Go through the lines below, tally those that include the word "посадка", and give only the tally.

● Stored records
-- Opening Marker --

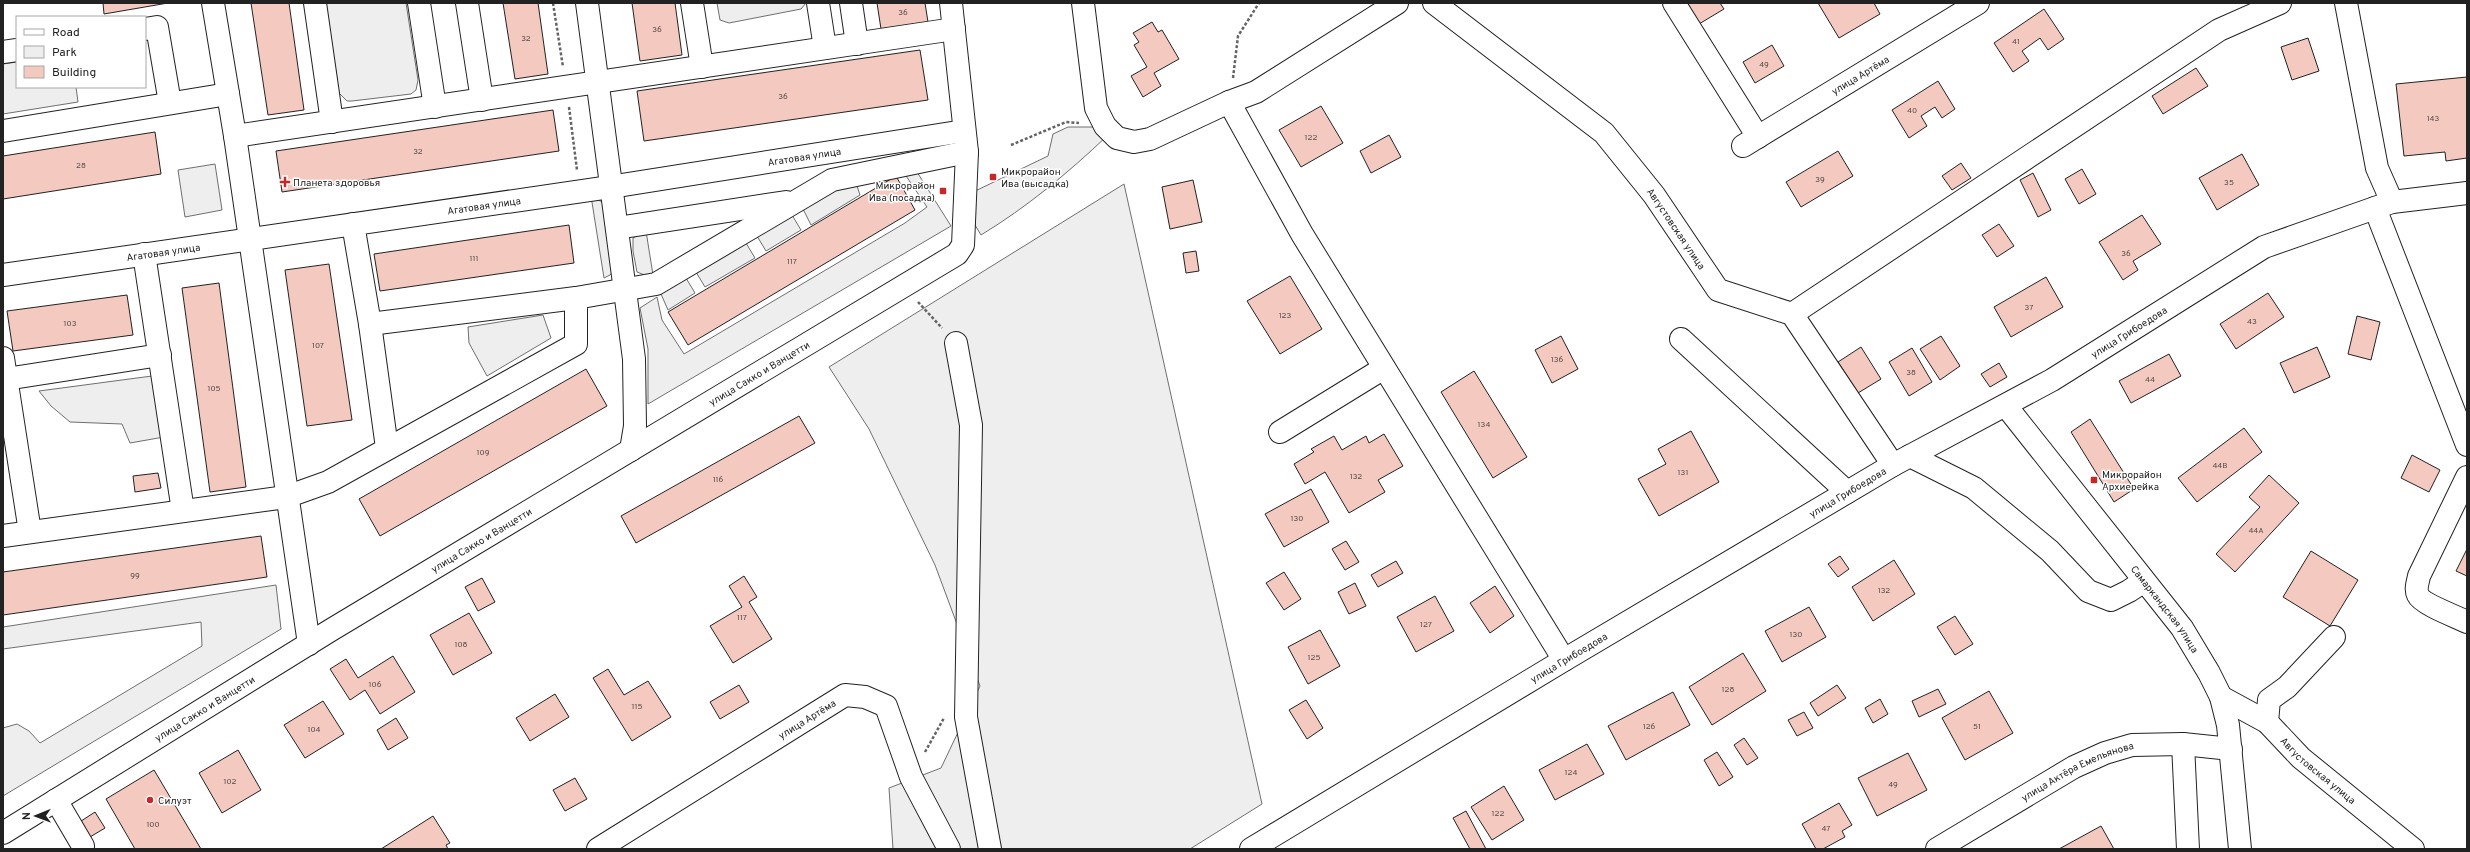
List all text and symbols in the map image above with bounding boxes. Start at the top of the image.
house number: 36 [898,8,908,18]
legend [16,16,146,88]
text: Road [52,25,80,41]
house number: 36 [652,25,662,35]
house number: 32 [521,34,531,44]
house number: 41 [2012,37,2020,47]
text: Park [52,45,77,61]
street label: улица Артёма [1829,53,1892,99]
house number: 49 [1759,60,1769,70]
text: Building [52,65,96,81]
house number: 36 [778,92,788,102]
house number: 40 [1907,106,1917,116]
house number: 143 [2427,114,2439,124]
house number: 122 [1305,133,1317,143]
street label: Агатовая улица [767,146,842,170]
house number: 32 [413,147,423,157]
house number: 28 [76,161,86,171]
place label: Микрорайон Ива (высадка) [1001,166,1069,191]
marker: Микрорайон Ива (высадка) [988,172,998,182]
house number: 39 [1815,175,1825,185]
marker: Планета здоровья [280,177,290,187]
place label: Планета здоровья [293,177,380,190]
house number: 35 [2224,178,2234,188]
place label: Микрорайон Ива (посадка) [869,180,935,205]
marker: Микрорайон Ива (посадка) [938,186,948,196]
street label: Августовская улица [1643,186,1707,273]
street label: Агатовая улица [446,195,522,219]
street label: Агатовая улица [126,241,201,265]
house number: 36 [2121,249,2131,259]
house number: 111 [470,254,478,264]
house number: 117 [787,257,797,267]
house number: 37 [2025,303,2033,313]
street label: улица Грибоедова [2089,304,2170,362]
house number: 123 [1279,311,1292,321]
house number: 43 [2247,317,2257,327]
house number: 103 [64,319,77,329]
street label: улица Сакко и Ванцетти [707,339,813,410]
house number: 107 [312,341,324,351]
house number: 136 [1551,355,1564,365]
house number: 38 [1906,368,1916,378]
house number: 44 [2145,375,2155,385]
house number: 105 [207,384,221,394]
house number: 134 [1478,420,1490,430]
house number: 109 [477,448,490,458]
house number: 44В [2212,461,2228,471]
street label: улица Грибоедова [1807,465,1889,521]
house number: 131 [1678,468,1688,478]
place label: Микрорайон Архиерейка [2102,469,2162,494]
house number: 132 [1350,472,1362,482]
house number: 116 [713,475,724,485]
marker: Микрорайон Архиерейка [2089,475,2099,485]
street label: улица Сакко и Ванцетти [429,506,535,576]
house number: 130 [1291,514,1303,524]
house number: 44А [2248,526,2264,536]
street label: Самаркандская улица [2127,563,2201,656]
house number: 99 [130,571,140,581]
house number: 132 [1878,586,1890,596]
house number: 117 [737,613,747,623]
house number: 127 [1420,620,1432,630]
house number: 130 [1790,630,1802,640]
street label: улица Грибоедова [1528,631,1610,687]
house number: 108 [454,640,468,650]
house number: 125 [1308,653,1320,663]
street label: улица Сакко и Ванцетти [153,674,258,745]
house number: 106 [369,680,382,690]
house number: 128 [1722,685,1734,695]
street label: улица Артёма [776,697,839,743]
house number: 115 [632,702,642,712]
house number: 126 [1643,722,1656,732]
house number: 51 [1973,722,1981,732]
house number: 104 [307,725,321,735]
street label: Августовская улица [2277,735,2358,808]
street label: улица Актёра Емельянова [2019,740,2136,805]
house number: 124 [1565,768,1577,778]
house number: 102 [223,777,237,787]
house number: 49 [1888,780,1898,790]
marker: Силуэт [145,795,155,805]
place label: Силуэт [158,795,192,808]
north arrow [16,796,56,836]
house number: 122 [1492,809,1504,819]
text: N [20,812,34,820]
house number: 100 [146,820,160,830]
house number: 47 [1821,824,1831,834]

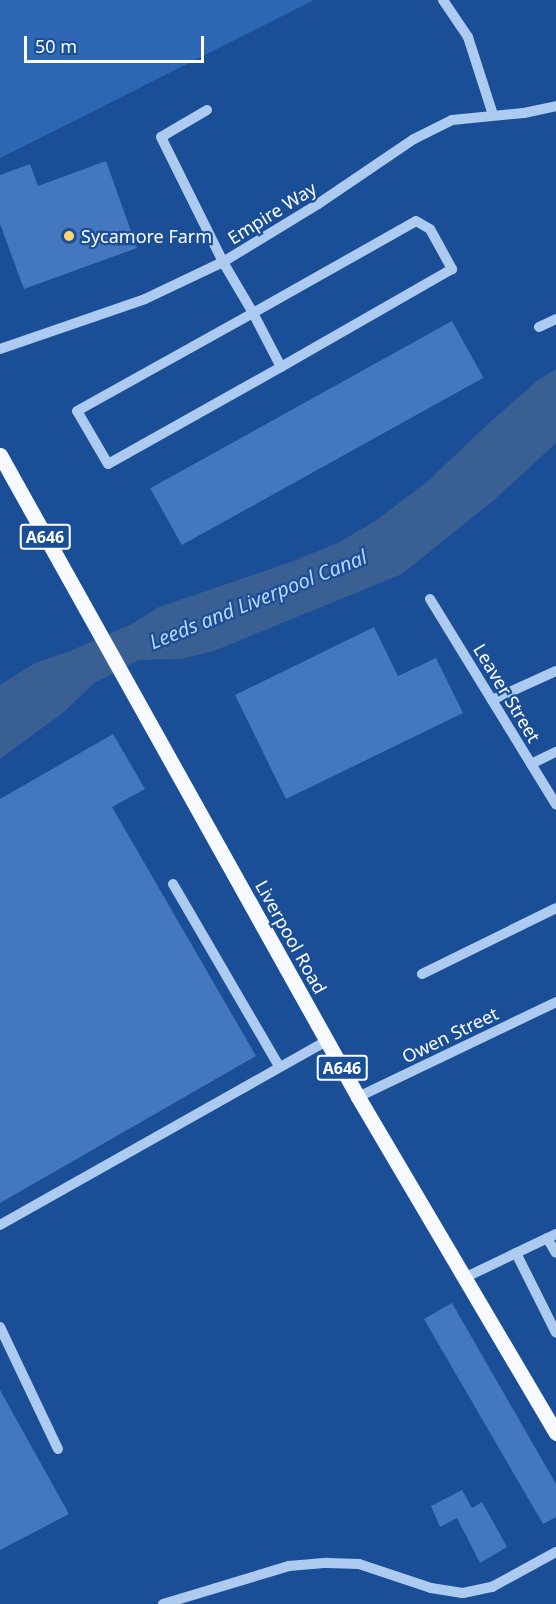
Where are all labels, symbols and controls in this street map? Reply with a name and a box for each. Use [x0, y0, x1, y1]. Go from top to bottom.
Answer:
scale bar [27, 24, 207, 62]
text: 50 m [35, 34, 77, 58]
street label: Empire Way [224, 177, 320, 249]
place label: Sycamore Farm [81, 225, 212, 247]
marker: Sycamore Farm [62, 229, 76, 243]
road number: A646 [20, 524, 70, 550]
water label: Leeds and Liverpool Canal [146, 544, 370, 654]
street label: Leaver Street [469, 640, 545, 746]
street label: Liverpool Road [251, 877, 331, 997]
street label: Owen Street [398, 1002, 502, 1068]
road number: A646 [316, 1055, 368, 1081]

-- Closing Marker --

● TASK RESPONSE
2